Le développement effréné de la Chine ces 40 dernières années a rempli le Yangtsé de produits chimiques et de déchets en tout genre. Le plus long fleuve d’Asie est le premier contributeur mondial de plastique dans les océans. Les 11 barrages sur son parcours ont perturbé l’écosystème, particulièrement la migration du poisson. Quatre espèces qui ne vivaient que dans le Yangtsé ont disparu et 61 autres sont menacées, selon un rapport du WWF publié cette année. L’emblématique marsouin aptère (sans nageoire dorsale) n’y existerait plus qu’à quelques centaines de spécimens. Face au désastre, la survie du Yangtsé est devenue une priorité nationale. Ces dernières années, les programmes de protection se sont multipliés, avec la fermeture d’usines chimiques ou l’ouverture de réserves naturelles. Mais « l’interdiction de la pêche ne suffira pas à transformer le Yangtsé en rivière saine« , avertit Sieren Ernst, qui dirige depuis Washington le Climate Cost Project, une organisation écologiste. « Ce qu’il faudrait, c’est un programme global de gestion de l’écosystème pour l’ensemble du bassin du Yangtsé, qui veillerait sur la santé biologique dans la région, y compris celle des humains », plaide-t-elle.

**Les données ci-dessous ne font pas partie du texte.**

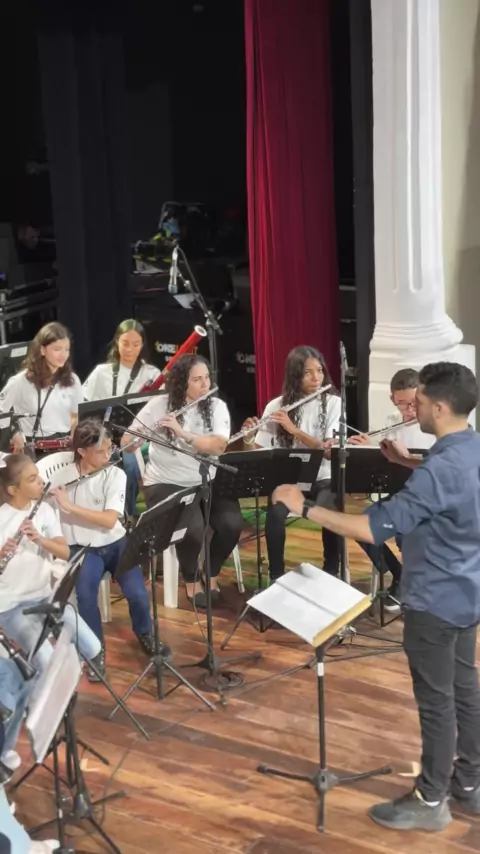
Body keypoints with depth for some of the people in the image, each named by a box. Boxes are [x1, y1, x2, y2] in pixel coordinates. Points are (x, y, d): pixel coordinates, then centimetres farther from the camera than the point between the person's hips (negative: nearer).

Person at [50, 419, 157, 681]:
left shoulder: (115, 475, -8)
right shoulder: (61, 477, -7)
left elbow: (109, 521, -20)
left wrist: (69, 505, -26)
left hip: (114, 543, 1)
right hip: (83, 548, -1)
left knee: (137, 594, -19)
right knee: (85, 595, -29)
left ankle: (144, 632, 16)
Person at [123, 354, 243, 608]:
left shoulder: (216, 407, 1)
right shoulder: (159, 405, -4)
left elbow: (219, 445, -15)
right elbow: (127, 443, -3)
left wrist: (182, 433, -26)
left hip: (207, 482, 3)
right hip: (166, 484, -3)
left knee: (232, 523, -22)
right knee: (193, 528, -28)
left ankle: (212, 574, 8)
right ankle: (191, 580, 2)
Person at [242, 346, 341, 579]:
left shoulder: (333, 403, -2)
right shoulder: (276, 406, 0)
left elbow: (330, 450, -14)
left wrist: (294, 430, -23)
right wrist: (247, 439, -24)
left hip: (322, 479, -1)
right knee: (275, 515, -31)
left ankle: (331, 573, -10)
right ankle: (276, 576, -12)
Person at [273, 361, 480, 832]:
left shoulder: (441, 469, -29)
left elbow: (374, 527, -31)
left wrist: (305, 508, -26)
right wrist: (409, 461, 13)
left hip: (435, 600, -9)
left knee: (435, 699, 3)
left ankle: (430, 800, 17)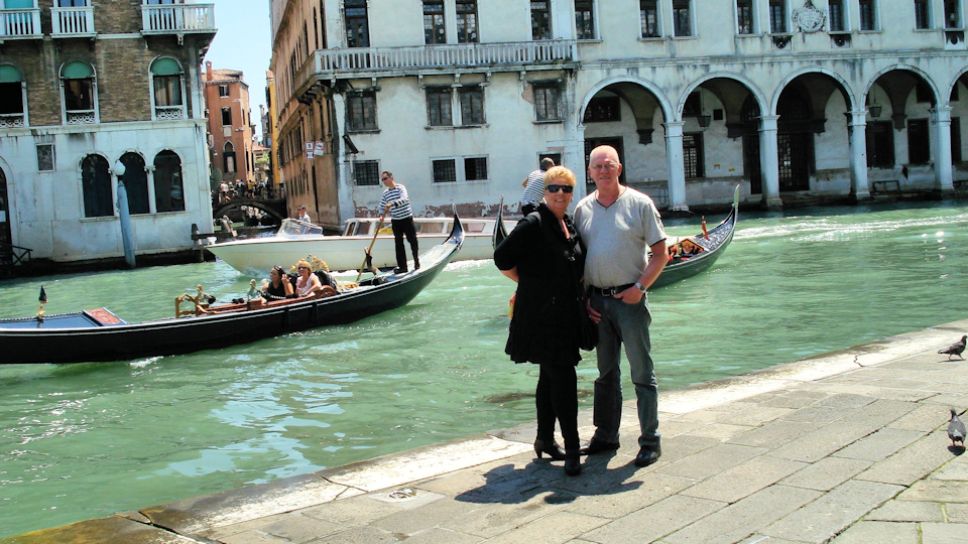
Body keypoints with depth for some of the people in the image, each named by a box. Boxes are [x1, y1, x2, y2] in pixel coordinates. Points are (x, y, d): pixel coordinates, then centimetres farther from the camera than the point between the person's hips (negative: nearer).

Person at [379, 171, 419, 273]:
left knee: (412, 240, 0)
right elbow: (382, 207, 13)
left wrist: (392, 204, -38)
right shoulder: (385, 193, 7)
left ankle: (417, 262, 18)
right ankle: (402, 267, 6)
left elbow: (404, 199, -26)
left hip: (407, 219, -4)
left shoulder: (400, 187, -9)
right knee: (398, 244, 2)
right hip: (395, 221, 5)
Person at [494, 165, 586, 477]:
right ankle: (572, 450, -3)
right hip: (541, 315, -8)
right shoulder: (533, 223, -12)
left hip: (566, 315, 8)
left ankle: (545, 439, 28)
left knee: (550, 377, 16)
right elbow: (503, 258, -11)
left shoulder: (570, 225, 11)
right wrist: (530, 283, -2)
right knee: (563, 378, -9)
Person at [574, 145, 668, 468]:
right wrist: (582, 298, 3)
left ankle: (650, 441, 8)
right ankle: (606, 435, 24)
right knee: (606, 372, 14)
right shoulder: (582, 209, 8)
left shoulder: (639, 204, -3)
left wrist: (639, 287, -14)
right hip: (597, 299, 4)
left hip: (629, 298, -4)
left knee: (642, 372, 0)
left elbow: (660, 253, -4)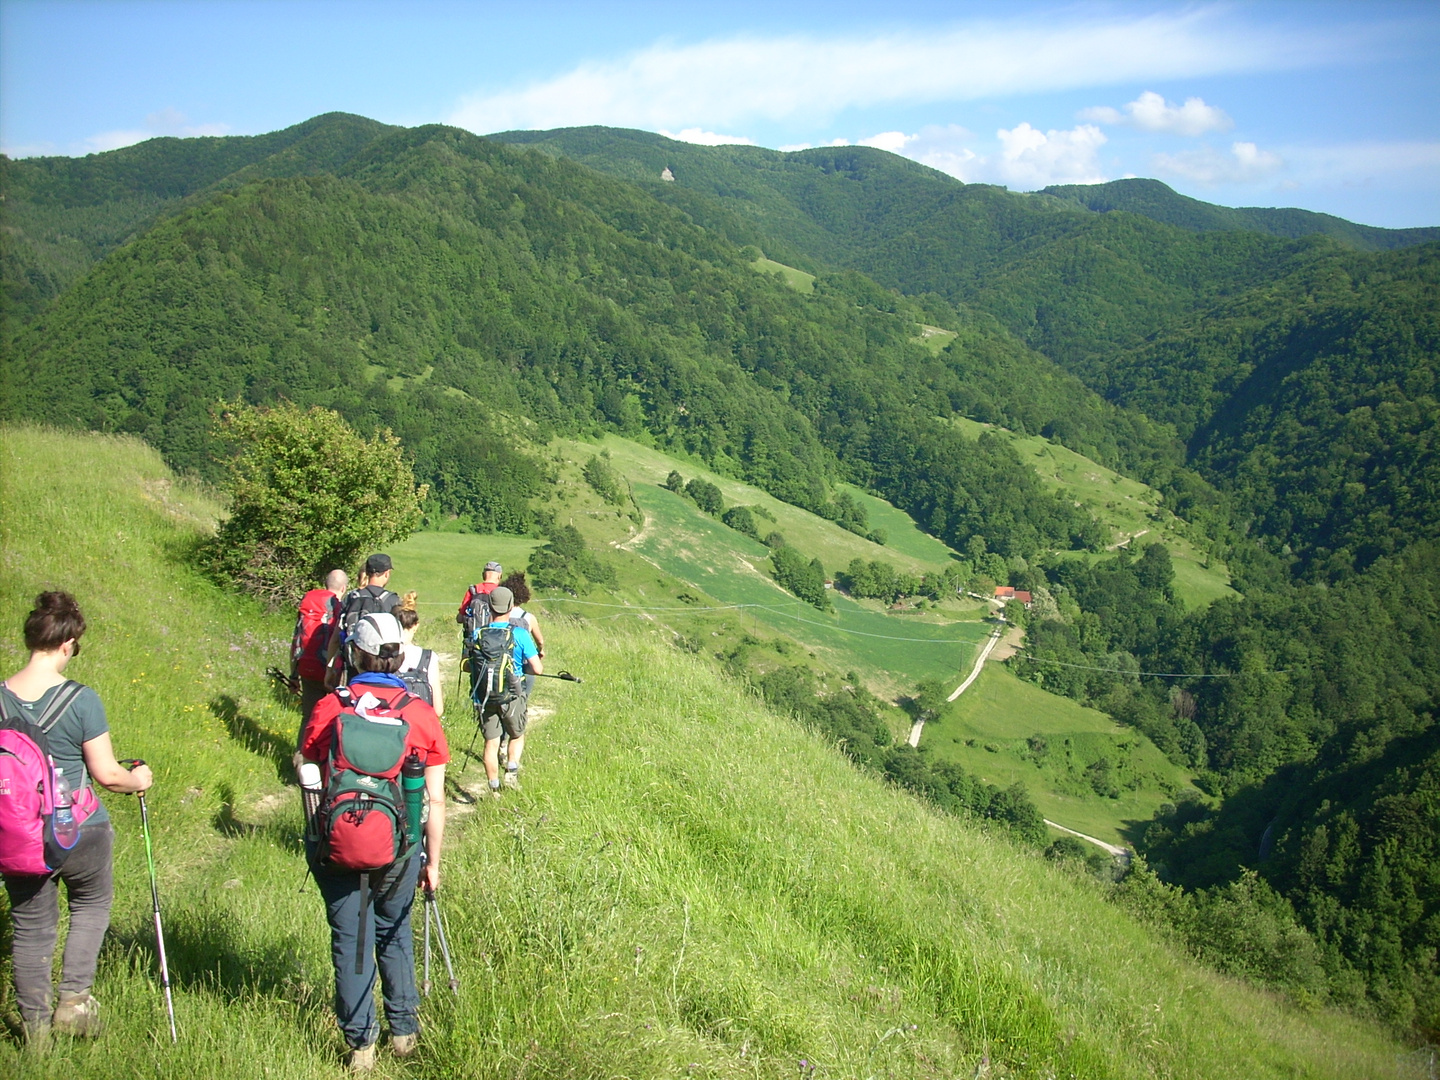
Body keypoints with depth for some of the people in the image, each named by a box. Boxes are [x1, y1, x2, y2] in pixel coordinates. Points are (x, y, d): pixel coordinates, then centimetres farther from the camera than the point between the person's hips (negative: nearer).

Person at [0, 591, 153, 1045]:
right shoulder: (81, 700, -17)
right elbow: (105, 773, -13)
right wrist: (137, 780, 6)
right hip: (78, 831, -3)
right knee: (91, 905, 23)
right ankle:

Des sanctions sont déjà tombées pour ceux qui bravent l’interdiction. Treize pêcheurs ont été condamnés ce mois-ci. L’État offre des aides à la reconversion. Les autorités locales ont payé la moitié du bateau de Yang Zeqiang et font la réclame de son auberge sur leur site internet. Mais les infrastructures ne suivent pas toujours. Seule une piste tortueuse conduit au quai d’où on embarque pour l’île de Zhongba. Et les habitants se demandent comment ils vont attirer les touristes — d’autant moins qu’ils ne pourront leur servir les spécialités locales. « Beaucoup de clients réclament des poissons du Yangtsé », explique M. Yang. « Je leur explique qu’on ne peut plus en manger, qu’il n’y a pas de poissonnier et que je n’ai pas le droit de pêcher ». En attendant, M. Yang a 100.000 yuans (12.500 euros) de dettes à rembourser. « L’interdiction de la pêche est une politique de l’État« , soupire-t-il. « On n’a pas le choix ».